Band Hero
Guitar Hero: Pop Edition.
On the DS, Band Hero is compatible with existing Guitar Hero DS grips and also comes with a smart silicone sleeve that transforms the face buttons into four drum pads. Apart from the long-forgotten Daigassou! Band Brothers - which was supposed to materialise as Jam with the Band in the West, but never did - it's the first full band game for the handheld. It supports guitar, bass, drums and vocals through the DS microphone. The peripherals don't fit the DSi, which makes it incompatible with the game, but with 82 million DS Lites in the world Activision doesn't seem too worried about that. More troubling is the lack of any single-cart multiplayer at all; for the full band experience, you need four copies of Band Hero, which would cost almost as much as a set of Rock Band instruments
Most interestingly, Vicarious Visions is taking advantage of the DS and Wii's inexplicably neglected connectivity for those versions of the game. Without the need for a game card, the DS can function as a setlist editor - so people who aren't playing can choose and rearrange songs whilst waiting their turn, like a karaoke touch-screen. It'll also show stats from the current song, like the difficulty and each player's performance data. As a way of keeping people involved when they're not performing, it makes a lot of sense.
There's also a four-player Wii/DS multiplayer mode for cartless download called Roadie Battle. Two guitarists can play head-to-head on the Wii whilst two players with DSes play a series of frantic mini-games trying to sabotage each other's equipment; unscrewing things from amps, setting things on fire, cutting strings, switching wires around. That all has an effect on what's happening on the Wii screen, turning on lefty flip or making the notes flash crazily like in GH's sometimes-detestable Battle mode. The guitar players then have to shout instructions at the roadies telling them what to fix, and the DS players have to split their time between sabotage and repairing. Vicarious Visions sees it as a way of, for instance, involving parents who'll happily play games with their kids but can't get to grips with plastic guitars.

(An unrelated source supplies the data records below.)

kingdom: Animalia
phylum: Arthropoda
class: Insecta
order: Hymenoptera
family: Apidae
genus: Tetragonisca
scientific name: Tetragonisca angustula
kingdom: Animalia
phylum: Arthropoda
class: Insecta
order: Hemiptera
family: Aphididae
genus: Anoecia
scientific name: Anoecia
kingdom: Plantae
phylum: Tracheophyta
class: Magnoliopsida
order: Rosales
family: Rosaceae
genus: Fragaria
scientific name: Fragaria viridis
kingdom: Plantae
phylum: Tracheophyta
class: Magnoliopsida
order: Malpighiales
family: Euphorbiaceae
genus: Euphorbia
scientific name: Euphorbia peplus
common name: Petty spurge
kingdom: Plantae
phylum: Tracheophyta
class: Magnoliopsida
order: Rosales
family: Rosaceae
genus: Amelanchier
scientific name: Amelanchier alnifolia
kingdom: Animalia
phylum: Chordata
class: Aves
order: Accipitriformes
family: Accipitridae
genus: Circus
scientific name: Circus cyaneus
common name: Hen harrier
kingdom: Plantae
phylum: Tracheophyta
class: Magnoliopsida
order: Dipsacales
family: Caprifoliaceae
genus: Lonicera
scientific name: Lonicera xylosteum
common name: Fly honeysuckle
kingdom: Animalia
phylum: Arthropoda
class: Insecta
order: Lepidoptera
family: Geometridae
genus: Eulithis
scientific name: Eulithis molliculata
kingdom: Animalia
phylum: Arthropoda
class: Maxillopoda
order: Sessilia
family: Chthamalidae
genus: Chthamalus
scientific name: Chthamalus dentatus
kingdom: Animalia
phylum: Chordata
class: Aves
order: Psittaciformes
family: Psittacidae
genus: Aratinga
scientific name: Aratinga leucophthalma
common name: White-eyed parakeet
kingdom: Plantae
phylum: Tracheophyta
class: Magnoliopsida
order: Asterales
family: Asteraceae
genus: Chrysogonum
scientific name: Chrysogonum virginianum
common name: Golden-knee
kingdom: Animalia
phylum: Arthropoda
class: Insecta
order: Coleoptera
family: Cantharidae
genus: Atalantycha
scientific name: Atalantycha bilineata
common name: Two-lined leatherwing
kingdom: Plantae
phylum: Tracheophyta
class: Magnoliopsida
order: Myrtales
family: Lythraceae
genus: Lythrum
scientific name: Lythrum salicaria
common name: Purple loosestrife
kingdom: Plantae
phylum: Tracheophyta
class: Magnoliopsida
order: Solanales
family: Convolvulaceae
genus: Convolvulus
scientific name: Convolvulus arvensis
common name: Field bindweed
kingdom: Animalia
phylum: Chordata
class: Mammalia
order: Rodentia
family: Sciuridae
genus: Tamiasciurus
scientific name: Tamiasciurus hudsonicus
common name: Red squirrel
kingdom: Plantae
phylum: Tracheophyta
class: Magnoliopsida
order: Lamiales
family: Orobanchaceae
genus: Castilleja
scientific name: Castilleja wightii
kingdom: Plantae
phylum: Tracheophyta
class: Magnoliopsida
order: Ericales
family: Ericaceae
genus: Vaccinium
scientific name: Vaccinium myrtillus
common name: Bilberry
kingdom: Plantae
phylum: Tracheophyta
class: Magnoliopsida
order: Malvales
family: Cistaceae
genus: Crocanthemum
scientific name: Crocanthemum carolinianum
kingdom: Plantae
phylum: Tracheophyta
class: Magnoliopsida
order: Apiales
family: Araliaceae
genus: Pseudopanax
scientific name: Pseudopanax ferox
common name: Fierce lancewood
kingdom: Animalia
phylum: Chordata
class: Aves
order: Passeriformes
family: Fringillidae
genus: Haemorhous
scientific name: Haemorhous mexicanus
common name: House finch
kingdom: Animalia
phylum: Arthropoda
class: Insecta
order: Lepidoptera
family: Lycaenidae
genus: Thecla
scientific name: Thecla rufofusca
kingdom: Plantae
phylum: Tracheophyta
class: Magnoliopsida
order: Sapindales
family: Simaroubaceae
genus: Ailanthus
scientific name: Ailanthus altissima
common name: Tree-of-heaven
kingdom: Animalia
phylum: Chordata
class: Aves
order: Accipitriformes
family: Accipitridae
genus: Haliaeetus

The game plays exactly like Guitar Hero, which means that there's absolutely nothing to complain about. Band Hero won't be plagued with the basic problems that less scrupulous rip-off music games suffer from, like terrible note charts or a stupid interface. By using the Guitar Hero engine, Band Hero ensures a measure of familiarity, but the track selection and general attitude couldn't be further removed. It's a clever attempt at expanding the music-game audience beyond the college boys and mid-thirties men with whom Rock Band and Guitar Hero's music selection strikes a chord.
Band Hero is certainly a canny product. Anyone whose rhythm-action needs are already well-served by Rock Band and Guitar Hero would be tempted to dismiss it as a shallow cash-in attempt, but that's not a fair assessment. It identifies a huge section of the primarily Wii and DS-owning market that isn't already buried in excellent rhythm-action games, but unlike other worthless band game shovelware on those platforms, it's a quality, well-thought-through release that has the gameplay depth to match its hard-rocking stablemates, if not the soundtrack.
Band Hero is due out for DS, PS2, PS3, Wii and Xbox 360 in November.